School years vary from country to country. The children in our orphanages in Nepal and Myanmar are just now starting a new semester at their schools. The children in our orphanage in Sierra Leone started their new school year a few weeks ago. Nepal and Sierra Leone schools had delayed openings this year. Nepal schools were closed for 30 unplanned days across the country because of the earthquakes. Sierra Leone schools were closed for months of unplanned days across the whole country because of the Ebola outbreak. Praise the Lord that so far, Myanmar schools, have not had any prolonged closures this year. Let’s look at two countries education systems more in depth.
The first country we will look at is Kenya. Even though we currently do not have an orphanage in Kenya, we did work there for almost 10 years. The orphanage that we did operate in Kenya a few years back was in a very rural area of the country. Even though Kenya made public education free several years back, there are mandatory fees for attending plus the cost of uniforms and books.These fees keep many children out of school. The rural school are very poorly constructed and overcrowded as you can see from the photo below. The class might have one or two books to share among all the students. The desks are built to hold two students but usually will have three or four students sitting at them. The schools do not have any kind of meal programs. Most children come to school hungry, eat nothing at lunch time and then go home to a very small meal. Hunger is a very real problem for these children everyday. No bathroom facilities are available on the grounds or they might have a few pit latrines that are in very nasty condition. In Kenya, age does not determine grade because so many children can not start school because of the financial burden. If a nine year old child finally goes to school, he will start at the very beginning in First grade. There have been stories in the local papers of 70 year old adults attending first grade to finally start their education. Yet these children are still expected to learn enough to have a future and compete in the world for jobs and careers.

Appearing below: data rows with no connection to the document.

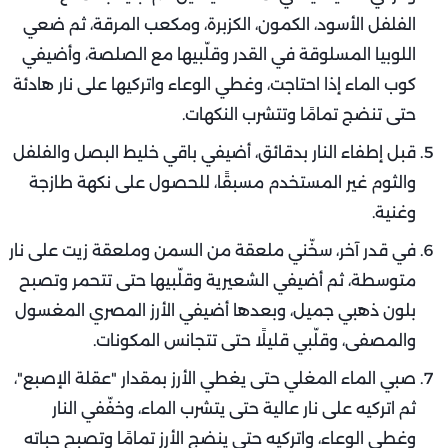
الفلفل الأسود، الكمون، الكزبرة، ومكعب المرقة، ثم ضعي
اللوبيا المسلوقة في القدر وقلّبيها مع الصلصة، وأضيفي
كوب الماء إذا احتاجت، وغطي الوعاء واتركيها على نار هادئة
حتى تنضج تمامًا وتتشرب النكهات.
قبل إطفاء النار بدقائق، أضيفي باقي خليط البصل والفلفل
والثوم غير المستخدم مسبقًا، للحصول على نكهة طازجة
وغنية.
في قدر آخر، سخّني ملعقة من السمن وملعقة زيت على نار
متوسطة، ثم أضيفي الشعيرية وقلّبيها حتى تتحمر وتصبح
بلون ذهبي جميل، وبعدها أضيفي الأرز المصري المغسول
والمصفى، وقلّبي قليلًا حتى تتجانس المكونات.
صبي الماء المغلي حتى يغطي الأرز بمقدار "عقلة الإصبع"،
ثم اتركيه على نار عالية حتى يتشرب الماء، وخفّفي النار
وغطي الوعاء، واتركيه حتى ينضج الأرز تمامًا وتصبح حباته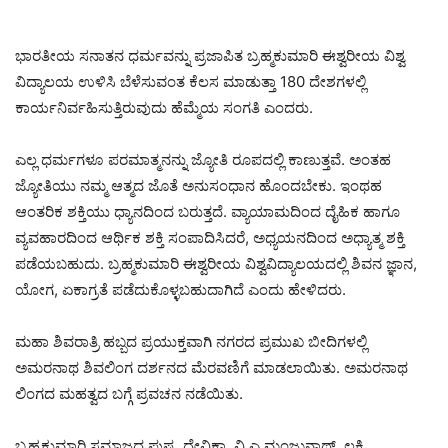
ಭಾರತೀಯ ಸನಾತನ ಧರ್ಮವನ್ನು ಪ್ರಜಾಪಿತ ಬ್ರಹ್ಮಕುಮಾರಿ ಈಶ್ವರೀಯ ವಿಶ್ವ
ವಿದ್ಯಾಲಯ ಉಳಿಸಿ ಬೆಳೆಸುವಂತ ಕೆಲಸ ಮಾಡುತ್ತಾ 180 ದೇಶಗಳಲ್ಲಿ
ಕಾರ್ಯನಿರ್ವಹಿಸುತ್ತಿರುವುದು ಹೆಮ್ಮೆಯ ಸಂಗತಿ ಎಂದರು.
ಎಲ್ಲ ಧರ್ಮಗಳೂ ಪರಮಾತ್ಮನನ್ನು ಜ್ಯೋತಿ ರೂಪದಲ್ಲಿ ಕಾಣುತ್ತವೆ. ಅಂತಹ
ಜ್ಯೋತಿಯು ನಮ್ಮ ಆತ್ಮದ ಜೊತೆ ಅನುಸಂಧಾನ ಹೊಂದಬೇಕು. ಇಂಥಹ
ಆಂತರಿಕ ಶಕ್ತಿಯು ಧ್ಯಾನದಿಂದ ಬರುತ್ತದೆ. ವ್ಯಾಯಾಮದಿಂದ ದೈಹಿಕ ಹಾಗೂ
ವ್ಯವಹಾರದಿಂದ ಆರ್ಥಿಕ ಶಕ್ತಿ ಸಂಪಾದಿಸಿದರೆ, ಅಧ್ಯಯನದಿಂದ ಅಧ್ಯಾತ್ಮ ಶಕ್ತಿ
ಪಡೆಯಬಹುದು. ಬ್ರಹ್ಮಕುಮಾರಿ ಈಶ್ವರೀಯ ವಿಶ್ವವಿದ್ಯಾಲಯದಲ್ಲಿ ಶಿವನ ಜ್ಞಾನ,
ಯೋಗ, ಏಕಾಗ್ರತೆ ಪಡೆದುಕೊಳ್ಳಬಹುದಾಗಿದೆ ಎಂದು ಹೇಳಿದರು.
ಮಹಾ ಶಿವರಾತ್ರಿ ಹಬ್ಬದ ಪ್ರಯುಕ್ತವಾಗಿ ನಗರದ ಪ್ರಮುಖ ಬೀದಿಗಳಲ್ಲಿ
ಅಮರನಾಥ ಶಿವಲಿಂಗ ದರ್ಶನದ ಮೆರವಣಿಗೆ ಮಾಡಲಾಯಿತು. ಅಮರನಾಥ
ಲಿಂಗದ ಮಹತ್ವದ ಬಗ್ಗೆ ಪ್ರವಚನ ನಡೆಯಿತು.
ಬ್ರಹ್ಮಕುಮಾರಿ ಸಮಾಜದ ಪುಷ್ಪ, ದೇವಿಕಾ, ವಿ.ಎ.ಮಂಜುನಾಥ್, ಲಕ್ಷ್ಮಿ,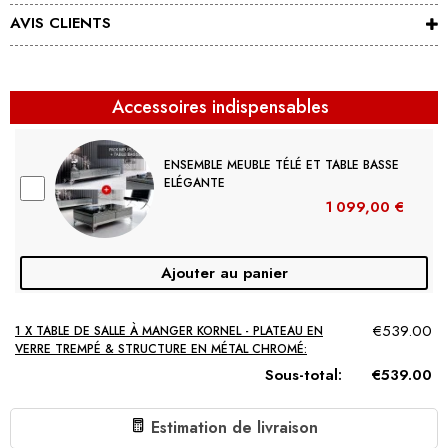
AVIS CLIENTS
Accessoires indispensables
ENSEMBLE MEUBLE TÉLÉ ET TABLE BASSE
ELÉGANTE
1 099,00 €
Ajouter au panier
€539.00
1 X TABLE DE SALLE À MANGER KORNEL - PLATEAU EN
VERRE TREMPÉ & STRUCTURE EN MÉTAL CHROMÉ:
Sous-total:
€539.00
Estimation de livraison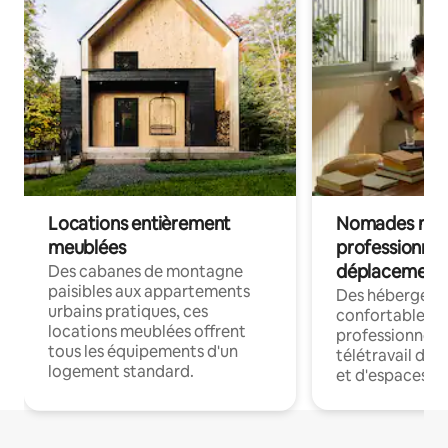
Locations entièrement
Nomades num
meublées
professionnel
déplacement
Des cabanes de montagne
paisibles aux appartements
Des hébergem
urbains pratiques, ces
confortables p
locations meublées offrent
professionnels
tous les équipements d'un
télétravail dis
logement standard.
et d'espaces de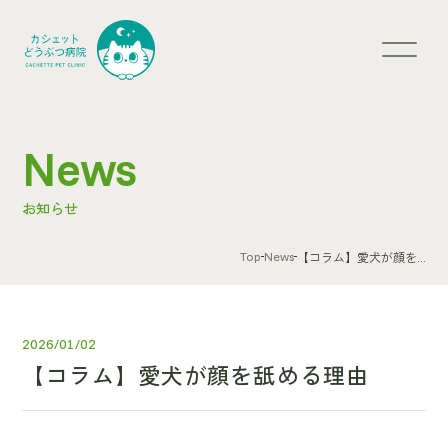
News
お知らせ
Top
News
【コラム】愛犬が顔を...
2026/01/02
【コラム】愛犬が顔を舐める理由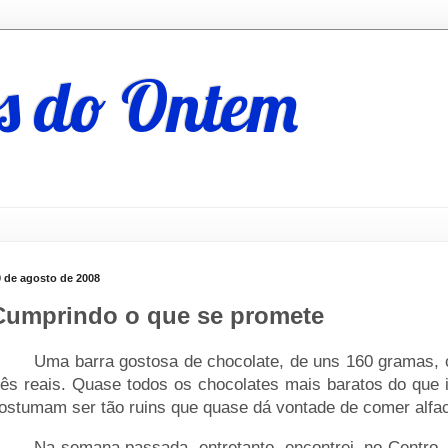
s do Ontem
9 de agosto de 2008
Cumprindo o que se promete
____
Uma barra gostosa de chocolate, de uns 160 gramas, 
rês reais. Quase todos os chocolates mais baratos do que 
ostumam ser tão ruins que quase dá vontade de comer alfa
____
Na semana passada, entretanto, encontrei, no Centro,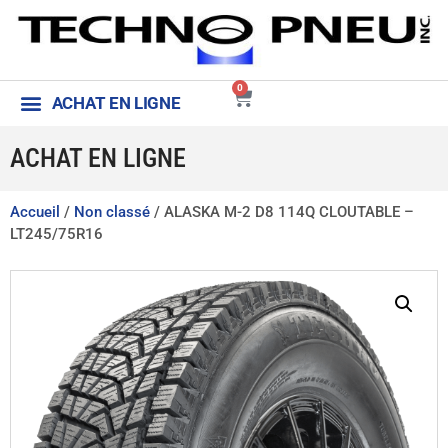
0
ACHAT EN LIGNE
Aide et conditions générales
Contactez-nous
ACHAT EN LIGNE
Accueil
/
Non classé
/ ALASKA M-2 D8 114Q CLOUTABLE –
LT245/75R16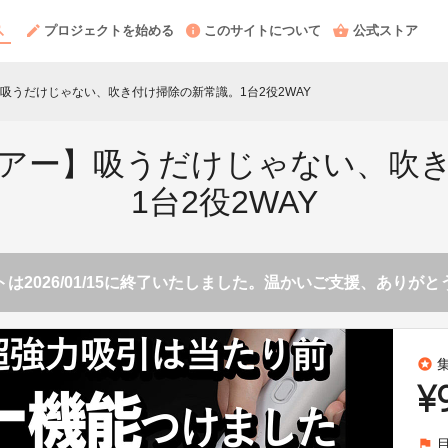
プロジェクトを始める
このサイトについて
公式ストア
吸うだけじゃない、吹き付け掃除の新常識。1台2役2WAY
アー】吸うだけじゃない、吹
1台2役2WAY
は2026/01/15に終了いたしました。温かいご支援、ありが
stars
¥
flag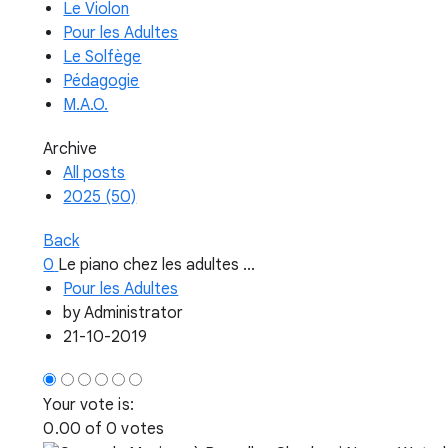
Le Violon
Pour les Adultes
Le Solfège
Pédagogie
M.A.O.
Archive
All posts
2025 (50)
Back
0
Le piano chez les adultes ...
Pour les Adultes
by
Administrator
21-10-2019
Your vote is:
0.00 of 0 votes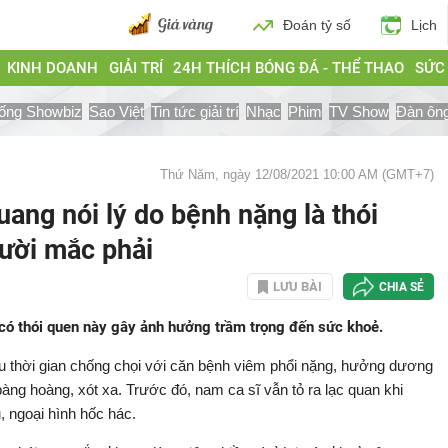
Đoán tỷ số
Lịch
KINH DOANH
GIẢI TRÍ
24H THÍCH BÓNG ĐÁ - THỂ THAO
SỨC
ống Showbiz
Sao Việt
Tin tức giải trí
Nhạc
Phim
TV Show
Đàn ôn
Thứ Năm, ngày 12/08/2021 10:00 AM (GMT+7)
uang nói lý do bệnh nặng là thói
ười mắc phải
LƯU BÀI
CHIA SẺ
có thói quen này gây ảnh hưởng trầm trọng đến sức khoẻ.
au thời gian chống chọi với căn bệnh viêm phổi nặng, hưởng dương
bàng hoàng, xót xa. Trước đó, nam ca sĩ vẫn tỏ ra lạc quan khi
, ngoại hình hốc hác.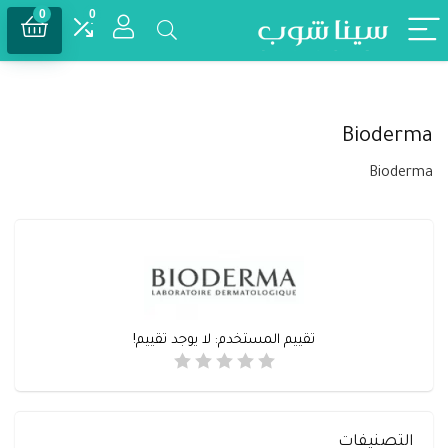
0
0
Bioderma
Bioderma
تقييم المستخدم:
لا يوجد تقييم!
التصنيفات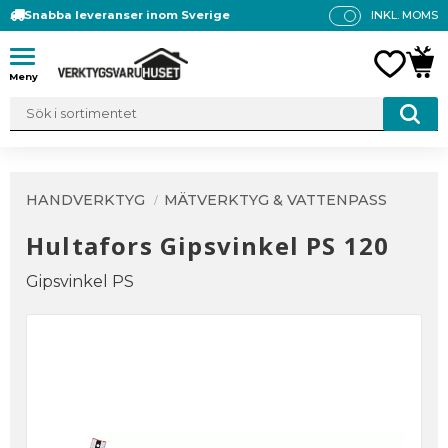
Snabba leveranser inom Sverige
INKL. MOMS
P
R
Meny
FAVO
KUN
IS
E
R
V
IS
A
HANDVERKTYG
MÄTVERKTYG & VATTENPASS
S
Hultafors Gipsvinkel PS 120
Gipsvinkel PS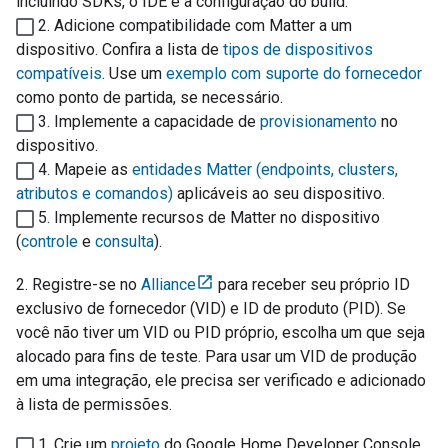
incluindo SDKs, o IDE e a configuração do build.
2. Adicione compatibilidade com
Matter
a um
dispositivo. Confira a lista de
tipos de dispositivos
compatíveis
. Use um
exemplo com suporte do fornecedor
como ponto de partida, se necessário.
3. Implemente a capacidade de
provisionamento
no
dispositivo.
4. Mapeie as
entidades
Matter
(endpoints, clusters,
atributos e comandos)
aplicáveis ao seu dispositivo.
5. Implemente recursos de
Matter
no dispositivo
(
controle
e
consulta
).
2. Registre-se no
Alliance
para receber seu próprio ID
exclusivo de fornecedor (VID) e ID de produto (PID). Se
você não tiver um VID ou PID próprio, escolha um que seja
alocado para fins de teste. Para usar um VID de produção
em uma integração, ele precisa ser verificado e adicionado
à lista de permissões.
1. Crie um
projeto
do
Google Home Developer Console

Nepal schools also have many issues. Their buildings may look a little nicer but are still not well built as the recent earthquake demonstrated. The rural school are very poorly built and have no bathroom facilities. There is no lunch programs for the children so many go hungry during the day. The biggest issues with Nepal schools are the way they are run. Anybody can start a school, no licensing is required. In fact, many people start new schools for the sole purpose of making money. They do not really have an interest in the child’s education. The fees to attend a school are very high for such a poor community. On top of the fees, the students are required to buy all their books from the school directly. Our first grade children are required to have 15 different books. Each book has homework assignments. For our 20 children in Nepal, the books cost us almost $600 per semester. Imagine trying to pay such fees when you only earn $2 per day. The schools also require 3 different uniforms for each child and if the child does not have the right one, they are sent home. Our older children go to school from 6 AM to 6 PM six days per week. Saturday is the only day with no school. These same older children will have homework that takes to midnight to complete each day. They are up early the next day to start all over again. The teachers in Nepal will hit the children if they do not listen. A few years back, a teacher hit one of our girls so hard we thought her arm had been broken. It was not broken but it was sprained and put in a sling for a few weeks. No punishment was done to this teacher. The school were closed after the earthquake for almost 30 days because of all the aftershocks but the schools fees were all still required to be paid during that time. These children are also expected to learn enough to compete in the worldwide economy.
Education is so important in any country. It is a major factor to help someone lift themselves out of poverty. Unfortunately, the governments of such countries are not concerned about the quality of education for these poor children. Although God has called us to work with the orphans, we have learned that helping the whole community can make a difference. When we worked in Kenya, we learned that a classroom could be built for about $1000. If we had extra team money at the end of a trip, we would donate it to a school to help them build. If we did not have enough for a classroom, we would donate to help build a new, clean pit latrine to help the students. In Nepal, we have donated sports equipment to the local schools. We have been asked by some of the rural schools if we could help them build some latrine at their schools and we hope to do that someday in the future, when funds are available. Education is so important for these children to have a future and we are trying to improve the current situations as we can. Please pray for these children and their education.
Matthew 28:19 “Therefore, GO and make disciples of all the nations, baptizing them in the name of the Father and the Son and the Holy Spirit.”